The project includes integration tests that demonstrate how to use the subscriber functionality. For testing purposes only, a simplified message publisher is included. You can run the tests using:

./mvnw test

The tests use an in-memory H2 database and a test RabbitMQ configuration to avoid affecting the main application.
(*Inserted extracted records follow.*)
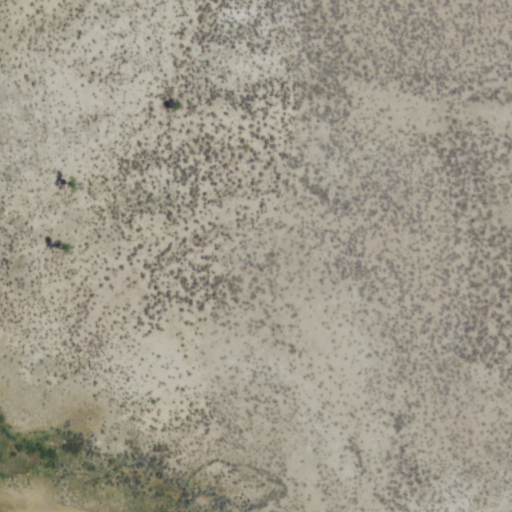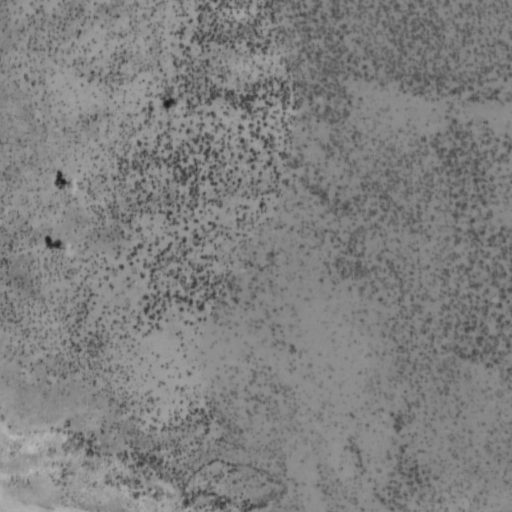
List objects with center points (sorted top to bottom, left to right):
road: (45, 498)
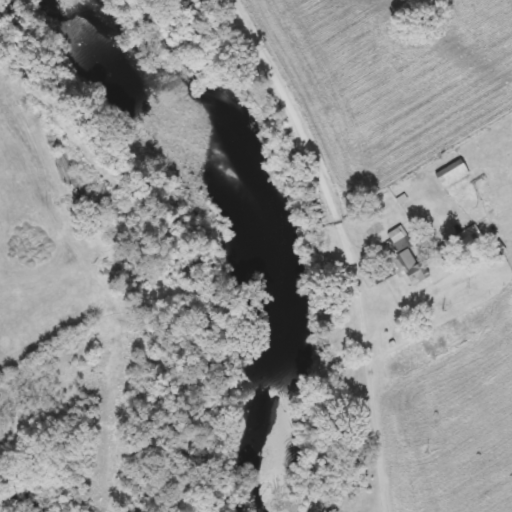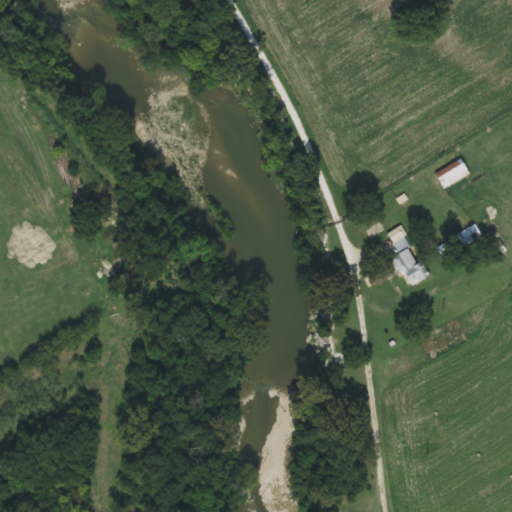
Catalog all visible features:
road: (301, 99)
building: (445, 174)
river: (262, 200)
building: (464, 235)
building: (393, 263)
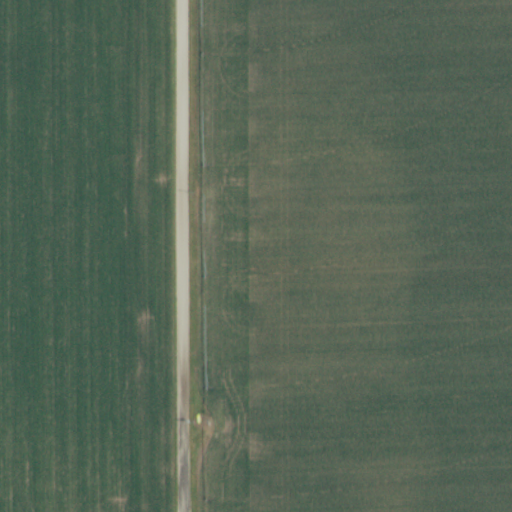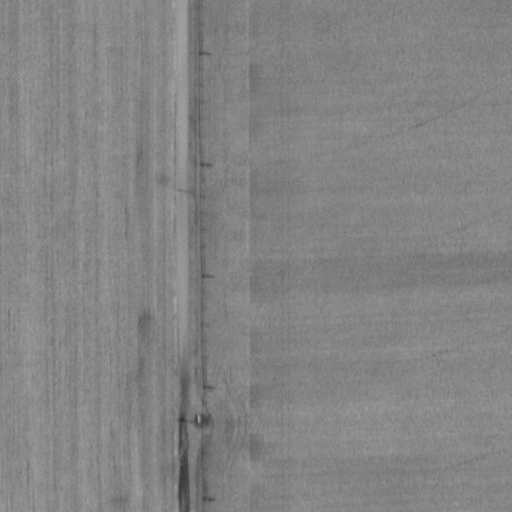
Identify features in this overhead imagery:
road: (183, 256)
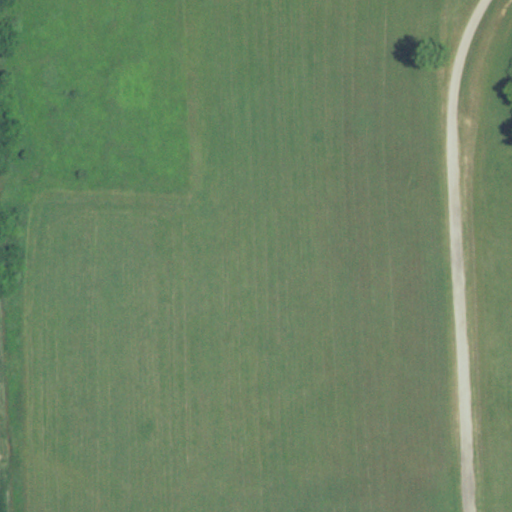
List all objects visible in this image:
road: (452, 253)
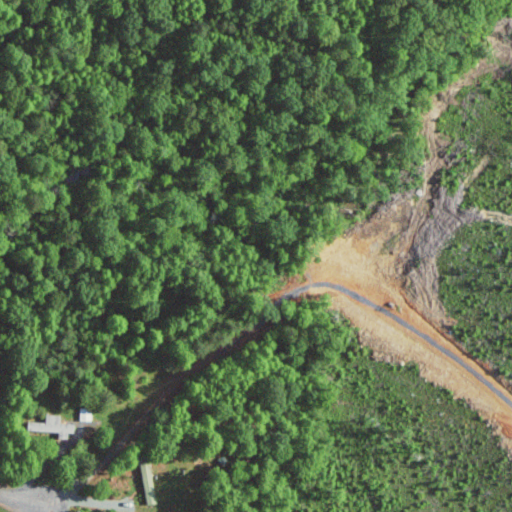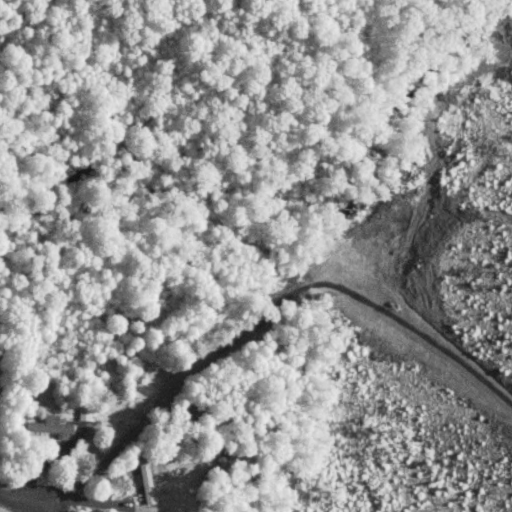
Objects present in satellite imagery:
building: (86, 413)
building: (53, 425)
road: (45, 464)
building: (150, 484)
road: (23, 500)
road: (19, 506)
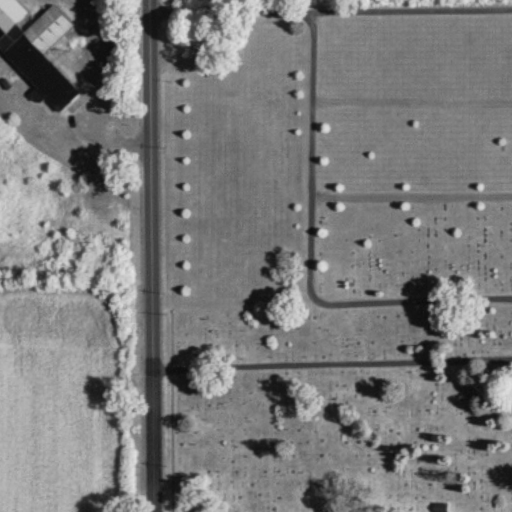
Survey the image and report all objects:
road: (330, 15)
building: (37, 53)
road: (152, 234)
park: (342, 258)
road: (294, 263)
road: (332, 363)
road: (155, 491)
The test cases verify:

  1. Processing of valid text messages
  2. Processing of valid JSON messages
  3. Handling of invalid JSON messages
  4. Handling of messages with unsupported types

Requirements

  • Java 17 or higher
  • RabbitMQ server
  • PostgreSQL database

Getting Started

Running with Docker Compose

The easiest way to run the application is using Docker Compose, which will start the application, RabbitMQ, and PostgreSQL in containers:

  1. Build the application:

    ./mvnw clean package -DskipTests
  2. Start the services:

    docker-compose up -d
  3. Access the RabbitMQ management console at http://localhost:15672 (username: guest, password: guest) to publish test messages

  4. To stop the services:

    docker-compose down

Running Locally

If you prefer to run the application locally:

  1. Start RabbitMQ server

  2. Create a PostgreSQL database named rabbit_poc

  3. Update the database configuration in application.properties if needed

  4. Run the application:

    ./mvnw spring-boot:run
  5. Use the RabbitMQ management console or any RabbitMQ client to publish messages to the configured queue

License

This project is licensed under the MIT License - see the LICENSE file for details.